Quelques minutes plus tard, il se déroulait là, dans ce coin de forêt, autour d’un feu dont le fanatisme millénaire d’une race qui ne connaît point de limite à la vengeance avait ranimé les cendres… Il se déroulait là une scène qui aurait demandé pour être reproduite dans tout son relief d’étrange et de puissante horreur le burin d’un Goya…

Des êtres fantastiques, démons, larves ou monstres grouillaient autour des brasiers qui faisaient roussir de la chair humaine… Une odeur abominable, dont ces êtres échappés d’un autre monde semblaient s’enivrer, montait sous le couvert des bois.

La jeune Ari, aux beaux yeux clairs qui reflétaient ses quinze printemps, était étendue sur l’herbe, le menton dans ses mains dorées et souriait au supplice d’Olajaï !…

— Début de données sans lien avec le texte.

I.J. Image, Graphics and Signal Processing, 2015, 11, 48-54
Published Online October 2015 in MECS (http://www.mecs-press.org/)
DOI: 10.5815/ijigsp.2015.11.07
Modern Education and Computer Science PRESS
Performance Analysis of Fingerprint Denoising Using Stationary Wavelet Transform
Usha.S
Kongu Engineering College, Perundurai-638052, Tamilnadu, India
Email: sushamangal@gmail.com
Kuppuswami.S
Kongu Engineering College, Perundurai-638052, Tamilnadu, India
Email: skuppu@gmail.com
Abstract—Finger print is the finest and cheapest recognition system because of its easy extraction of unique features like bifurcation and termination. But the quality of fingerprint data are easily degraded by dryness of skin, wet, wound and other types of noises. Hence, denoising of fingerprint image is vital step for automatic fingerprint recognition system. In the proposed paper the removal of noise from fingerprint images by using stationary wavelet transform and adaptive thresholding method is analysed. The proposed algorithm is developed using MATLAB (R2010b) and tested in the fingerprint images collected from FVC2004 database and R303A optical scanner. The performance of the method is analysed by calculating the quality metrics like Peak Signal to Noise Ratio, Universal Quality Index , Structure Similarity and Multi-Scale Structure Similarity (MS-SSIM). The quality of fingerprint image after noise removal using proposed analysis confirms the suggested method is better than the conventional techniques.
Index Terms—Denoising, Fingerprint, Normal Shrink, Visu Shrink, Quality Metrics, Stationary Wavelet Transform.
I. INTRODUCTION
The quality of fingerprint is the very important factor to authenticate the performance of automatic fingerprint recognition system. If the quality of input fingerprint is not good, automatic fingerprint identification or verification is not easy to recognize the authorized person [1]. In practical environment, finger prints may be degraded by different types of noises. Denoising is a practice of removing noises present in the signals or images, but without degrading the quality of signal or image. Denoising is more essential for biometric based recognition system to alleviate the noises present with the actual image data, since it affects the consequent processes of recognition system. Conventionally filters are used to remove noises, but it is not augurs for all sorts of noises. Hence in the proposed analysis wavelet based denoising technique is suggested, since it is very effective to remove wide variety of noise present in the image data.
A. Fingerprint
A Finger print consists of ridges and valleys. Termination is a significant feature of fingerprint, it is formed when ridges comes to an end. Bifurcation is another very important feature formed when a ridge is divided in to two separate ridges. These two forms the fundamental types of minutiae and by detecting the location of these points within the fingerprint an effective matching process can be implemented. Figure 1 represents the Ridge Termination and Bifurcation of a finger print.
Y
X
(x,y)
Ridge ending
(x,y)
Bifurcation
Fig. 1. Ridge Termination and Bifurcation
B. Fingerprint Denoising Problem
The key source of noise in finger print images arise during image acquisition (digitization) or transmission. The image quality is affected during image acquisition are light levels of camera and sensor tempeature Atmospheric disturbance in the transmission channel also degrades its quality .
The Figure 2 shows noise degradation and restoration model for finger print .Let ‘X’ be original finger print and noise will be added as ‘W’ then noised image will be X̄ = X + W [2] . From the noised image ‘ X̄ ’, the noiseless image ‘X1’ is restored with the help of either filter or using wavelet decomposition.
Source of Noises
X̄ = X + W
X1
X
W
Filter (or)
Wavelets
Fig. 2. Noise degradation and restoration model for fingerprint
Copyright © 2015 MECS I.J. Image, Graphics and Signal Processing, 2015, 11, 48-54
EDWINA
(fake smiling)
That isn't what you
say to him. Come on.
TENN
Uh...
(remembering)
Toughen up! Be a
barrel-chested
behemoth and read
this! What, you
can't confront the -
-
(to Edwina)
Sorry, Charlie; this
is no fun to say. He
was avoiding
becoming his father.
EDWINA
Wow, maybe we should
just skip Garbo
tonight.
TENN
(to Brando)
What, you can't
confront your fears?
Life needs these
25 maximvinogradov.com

Celui-ci n’était point mort du coup qui l’avait frappé et il devait bien le regretter tandis qu’on lui grillait consciencieusement les pieds.

Pour ne point entendre ses vaines protestations, la vieille Oliva, en lui souriant de ses trois dents chancelantes, lui avait enfoncé un coin de son châle dans la bouche…

Sumbalo, assis sur une marche de la roulotte, présidait en silence à l’exécution, avec une gravité majestueuse que lui eût enviée le grand Inquisiteur…

Une douzaine de marmots sautaient autour de cette petite réjouissance privée, avec des bonds singuliers, comme de braves petits poux de la Route, qu’ils étaient…

Suco, le forgeron, tenait si fortement les chevilles du patient que celui-ci semblait y mettre de la complaisance.

Suco avait des mains de bronze qui ne craignaient point le feu… mais les pieds d’Olajaï, qui s’étaient attendris au service des roumis, fournissaient à la flamme toute la graisse désirée…

Ari se mit à chanter…

Les cimes des pins commençaient à sortir de la nuit comme de longs fantômes blêmes et l’horizon se barrait à l’orient d’une ligne verdâtre, sinistre, quand le petit pâtre que Rouletabille avait envoyé en observation accourut à l’auberge.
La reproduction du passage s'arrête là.